Fahren wir bald nur noch Tempo 30 auf Hamburgs Straßen? Das hat der Allgemeine Deutsche Fahrrad-Club (ADFC) gerade gefordert. Und auch in anderen deutschen Städten reißt die Diskussion über ein langsameres Tempolimit nicht ab. Befürworter erhoffen sich sicheren, leiseren und saubereren Verkehr – doch viele Autofahrer sind skeptisch. Die MOPO hat mit dem Verkehrswissenschaftler Wolfgang Maennig von der Uni Hamburg über Vor- und Nachteile gesprochen.

MOPO: Herr Maennig, sind Sie für Tempo 30 in ganz Hamburg?

Wolfgang Maennig: Nein, so pauschal nicht.
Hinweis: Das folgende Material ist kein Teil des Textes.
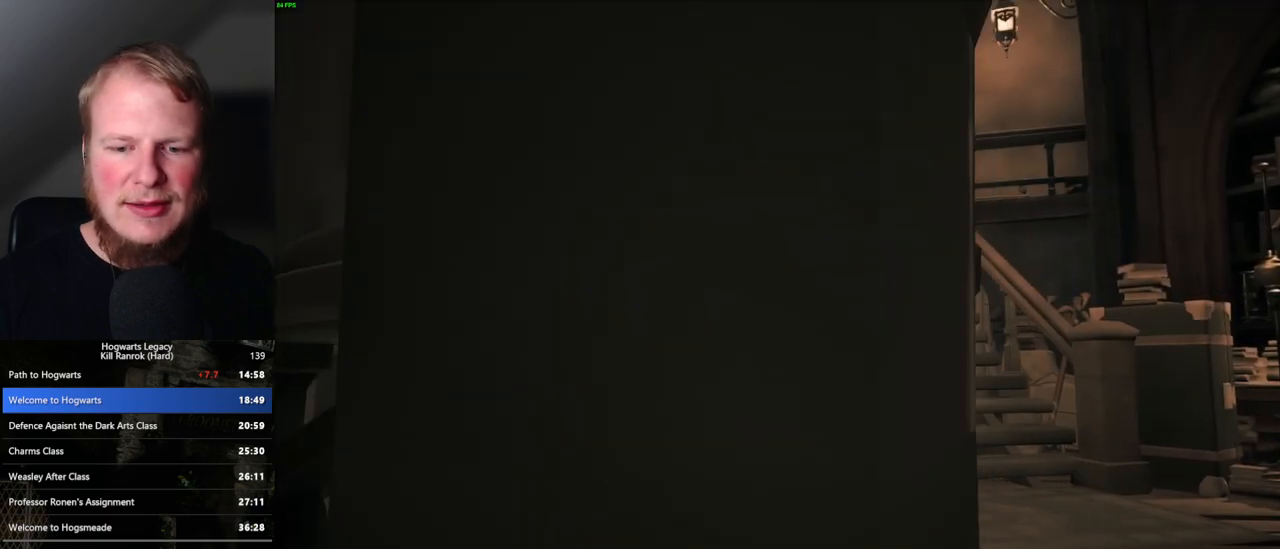
{"keys": ["q"], "mouse": [], "events": []}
Beispielsweise halte ich es auf Schnellstraßen nicht für sinnvoll. Und soll auf verkehrsberuhigten Straßen, auf denen man aktuell nur Schritttempo fahren darf, das Limit erhöht werden?

Tempo 30 in Städten: Eine Abwägungssache

Was muss man bedenken?

Man muss schauen, was für die Gesellschaft das Beste ist, aber da gibt es keine abschließende Beurteilung. Ein Vorteil bei Tempo 30 ist zum Beispiel, dass weniger Schadstoffe und Lärm verursacht werden. Dafür verlieren Autofahrer aber Zeit. Solche Effekte werden unterschiedlich gewichtet, so kommt jeder zu einem anderen Ergebnis.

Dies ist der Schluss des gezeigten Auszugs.